PURPOSE: The optimal imaging modality for evaluating cervical spine trauma and optimizing management in the pediatric population is controversial. In pediatric populations, there are no well-established guidelines for cervical spine trauma evaluation and treatment. Currently, there is virtually no literature regarding imaging and management of symptomatic pediatric patients who present with cervical spine trauma without high-impact mechanism. This study aims to establish an optimal imaging strategy for this subgroup of trauma patients.

METHODS: We performed a retrospective review of pediatric patients (aged below 18 years) who were admitted to Monash Medical Centre, Melbourne, Australia between July 2011 and June 2015, who did not suffer a high-impact trauma but were symptomatic for cervical spine injury following cervical trauma. Imaging and management strategies were reviewed and results compared.
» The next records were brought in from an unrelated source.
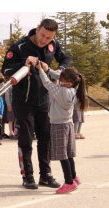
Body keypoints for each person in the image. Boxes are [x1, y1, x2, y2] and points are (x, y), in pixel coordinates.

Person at [1, 18, 70, 189]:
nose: (44, 40)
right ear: (37, 29)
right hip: (23, 100)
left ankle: (45, 175)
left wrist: (58, 72)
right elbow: (6, 71)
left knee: (45, 137)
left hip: (44, 99)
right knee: (26, 138)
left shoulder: (53, 45)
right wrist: (23, 63)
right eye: (43, 35)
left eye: (48, 38)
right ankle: (28, 176)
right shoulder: (19, 47)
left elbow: (66, 59)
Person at [36, 61, 86, 194]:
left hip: (58, 126)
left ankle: (69, 182)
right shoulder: (74, 88)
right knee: (69, 154)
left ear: (68, 81)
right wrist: (49, 69)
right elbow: (60, 78)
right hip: (68, 125)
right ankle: (74, 177)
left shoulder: (61, 91)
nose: (59, 79)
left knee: (62, 154)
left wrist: (41, 70)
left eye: (62, 78)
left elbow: (47, 83)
RESULTS: Forty-seven pediatric patients were identified who met the inclusion criteria. Of these patients, 46 underwent cervical spine series (CSS) plain radiograph imaging. Thirty-four cases underwent magnetic resonance imaging (MRI) and 9 patients underwent CT. MRI was able to detect 4 cases of ligamentous injury, which were not seen in CSS imaging and was able to facilitate cervical spine clearance in a further two patients whose CSS radiographs were abnormal.

CONCLUSION: In this study, MRI has a greater sensitivity and specificity when compared to CSS radiography in a symptomatic pediatric low-impact trauma population. Our data call in to question the routine use of CSS radiographs in children.